На Грушевского сутки не прекращается бойня. Эти швыряют камни и молотова, те – гранаты, пули и воду. К вечеру все заговорили о зачистке и чрезвычайном п. К майдану едут и едут автомобили с пакетами еды, дровами и лекарствами. Мужики выдалбливают брусчатку на Крещатике, набивают ей белые мешки из-под сахара и укрепляют баррикады. Баррикады вообще возводятся со скоростью света везде, где можно. Теперь в качестве строительного материала – автомобили.
Каждое попадание молотова в мента вызывает всеобщее радостное одобрение. Горящий мент — ликование. Лежащий мент — эйфория: «Подохните, твари».
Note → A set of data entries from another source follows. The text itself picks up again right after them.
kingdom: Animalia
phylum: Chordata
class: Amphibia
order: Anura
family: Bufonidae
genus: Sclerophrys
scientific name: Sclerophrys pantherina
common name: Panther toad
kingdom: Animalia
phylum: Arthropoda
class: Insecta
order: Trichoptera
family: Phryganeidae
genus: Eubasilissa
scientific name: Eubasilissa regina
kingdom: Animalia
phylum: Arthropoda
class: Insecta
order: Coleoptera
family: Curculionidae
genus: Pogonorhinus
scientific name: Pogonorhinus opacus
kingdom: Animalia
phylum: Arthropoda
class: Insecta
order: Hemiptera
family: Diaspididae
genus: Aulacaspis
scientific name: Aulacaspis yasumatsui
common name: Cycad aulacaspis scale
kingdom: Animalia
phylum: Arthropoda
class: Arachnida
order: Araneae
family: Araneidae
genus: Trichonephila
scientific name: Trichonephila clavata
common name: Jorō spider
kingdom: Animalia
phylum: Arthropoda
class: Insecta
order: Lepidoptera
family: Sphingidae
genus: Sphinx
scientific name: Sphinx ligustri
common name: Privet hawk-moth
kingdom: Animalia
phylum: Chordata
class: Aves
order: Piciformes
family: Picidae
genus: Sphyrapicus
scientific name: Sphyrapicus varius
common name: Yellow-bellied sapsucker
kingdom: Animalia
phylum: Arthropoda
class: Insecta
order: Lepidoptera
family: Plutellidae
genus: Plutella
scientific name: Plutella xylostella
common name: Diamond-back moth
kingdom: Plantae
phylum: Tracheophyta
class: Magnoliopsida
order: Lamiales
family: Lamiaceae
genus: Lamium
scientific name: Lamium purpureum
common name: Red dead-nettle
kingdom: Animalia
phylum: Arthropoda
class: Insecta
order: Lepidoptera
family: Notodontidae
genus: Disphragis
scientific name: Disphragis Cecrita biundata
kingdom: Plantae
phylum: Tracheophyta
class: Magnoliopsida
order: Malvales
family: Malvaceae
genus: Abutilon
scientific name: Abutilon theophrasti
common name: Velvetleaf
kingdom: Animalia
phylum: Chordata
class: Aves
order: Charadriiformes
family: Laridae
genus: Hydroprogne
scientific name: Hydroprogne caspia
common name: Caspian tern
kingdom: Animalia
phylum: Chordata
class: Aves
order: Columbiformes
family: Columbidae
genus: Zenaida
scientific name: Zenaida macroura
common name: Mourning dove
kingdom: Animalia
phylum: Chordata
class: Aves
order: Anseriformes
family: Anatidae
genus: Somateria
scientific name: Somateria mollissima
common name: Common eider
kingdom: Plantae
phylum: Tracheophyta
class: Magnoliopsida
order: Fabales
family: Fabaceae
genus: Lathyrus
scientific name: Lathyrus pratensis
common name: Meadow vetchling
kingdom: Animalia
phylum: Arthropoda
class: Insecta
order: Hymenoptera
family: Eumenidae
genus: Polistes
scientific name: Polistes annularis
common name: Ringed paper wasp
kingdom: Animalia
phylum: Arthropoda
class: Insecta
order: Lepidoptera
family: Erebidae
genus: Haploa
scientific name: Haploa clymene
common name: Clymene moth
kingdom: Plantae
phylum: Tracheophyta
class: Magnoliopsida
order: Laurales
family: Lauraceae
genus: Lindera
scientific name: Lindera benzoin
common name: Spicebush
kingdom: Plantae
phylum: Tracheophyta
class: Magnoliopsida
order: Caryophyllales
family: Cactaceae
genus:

Здесь же тётки в соболиных шубах бьют дубинами по сгоревшим клумбам: «Не хотим, чтобы наши дети и внуки жили так, как прожили здесь мы». Здесь же симпатичные студентки и добрые дамы в очках с толстыми линзами, похожие на библиотекарей, заботливо раздают бутерброды и чай. Центр города в едком чёрном дыму.
На пятом этаже дома профсоюзов отдыхает и залечивает раны «Правый сектор». Арматура, шлемы, бутылки, противогазы, биты, лопаты, ломы, пацаны. Меняют друг друга, идут в бой.
На улице выстраиваются колонны людей в масках, с цепями, палками. На скорую руку проходят инструктаж комендантов: «Не геройствуйте, все должны жить». По команде бегут на Грушевского.
В общем, нормальная, будничная евроинтеграция.